The Galaxy 15 satellite is seen before its 2005 launch to geostationary orbit nearly 36,000 kilometers over the Earth's equator.
CREDIT: Orbital Sciences.
Space, a seemingly vast frontier, is actually pretty crowded with junk, and it's getting worse.
Just this week the communications satellite Galaxy 15 lost control and joined the growing ranks of debris crowding the space around Earth.
There are about 500,000 pieces of space junk ? down to items about 0.5 inches (1.27 centimeters) wide ? in orbit. Of those, about 21,000 objects are larger than 4 inches (10.1 cm) in diameter, and are being constantly tracked by the Department of Defense's U.S. Space Surveillance Network. These are items like spent rocket stages and broken satellites such as Galaxy 15.
Space junk ? even tiny pieces of it ? is dangerous because objects orbiting around Earth travel at speeds of about 17,500 mph (28,200 kph). At those velocities, any collision between two objects would cause serious damage.
However, this one new addition to the problem doesn't significantly increase the amount of space debris or the risk of a crash, said Nicholas Johnson, Chief Scientist for Orbital Debris at NASA's Johnson Space Center in Houston.
A major collision occurred last year, when the dead Russian Cosmos 2251 spacecraft accidentally slammed into the Iridium communications satellite over Siberia at an altitude of 490 miles (790 km). The collision broke up both craft into many tiny pieces.
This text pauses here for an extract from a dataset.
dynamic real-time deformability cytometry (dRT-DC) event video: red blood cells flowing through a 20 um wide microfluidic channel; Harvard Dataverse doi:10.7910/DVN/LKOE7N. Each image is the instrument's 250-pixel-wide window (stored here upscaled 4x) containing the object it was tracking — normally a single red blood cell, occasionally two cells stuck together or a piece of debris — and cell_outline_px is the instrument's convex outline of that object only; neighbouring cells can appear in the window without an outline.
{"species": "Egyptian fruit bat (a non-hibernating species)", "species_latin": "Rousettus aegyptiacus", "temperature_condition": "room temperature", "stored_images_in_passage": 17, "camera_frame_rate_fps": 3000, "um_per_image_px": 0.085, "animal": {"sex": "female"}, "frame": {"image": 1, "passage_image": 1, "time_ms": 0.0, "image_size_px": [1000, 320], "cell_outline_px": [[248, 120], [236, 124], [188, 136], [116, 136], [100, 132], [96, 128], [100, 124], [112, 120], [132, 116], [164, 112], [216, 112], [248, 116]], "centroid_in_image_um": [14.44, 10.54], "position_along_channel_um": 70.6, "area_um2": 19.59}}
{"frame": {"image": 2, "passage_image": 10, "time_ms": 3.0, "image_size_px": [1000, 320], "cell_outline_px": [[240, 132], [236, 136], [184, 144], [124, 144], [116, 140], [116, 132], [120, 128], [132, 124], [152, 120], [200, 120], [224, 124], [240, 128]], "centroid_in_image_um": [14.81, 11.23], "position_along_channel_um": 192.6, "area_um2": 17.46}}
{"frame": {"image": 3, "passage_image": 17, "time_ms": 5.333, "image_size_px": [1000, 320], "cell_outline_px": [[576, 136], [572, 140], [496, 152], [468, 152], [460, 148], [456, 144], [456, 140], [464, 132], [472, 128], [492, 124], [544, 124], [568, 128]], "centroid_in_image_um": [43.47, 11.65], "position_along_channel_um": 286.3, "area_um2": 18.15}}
Another major event occurred in 2007 when China intentionally destroyed a weather satellite about 528 miles (850 kilometers) above Earth, creating a massive cloud of flotsam in orbit.
"Those two events combined have increased the number of objects in low-Earth orbit that we track by over 60 percent," Johnson told Life's Little Mysteries, a SPACE.com partner. "And that's compared to everything which had accumulated over the past 50 years. These were dramatic, unprecedented increases."
Today, the highest concentrations of debris in space are at the respective altitudes of these two collisions, Johnson said.
Such crashes, and their ensuing additions to the swarm of junk in space, will only become more common as space gets even more crowded.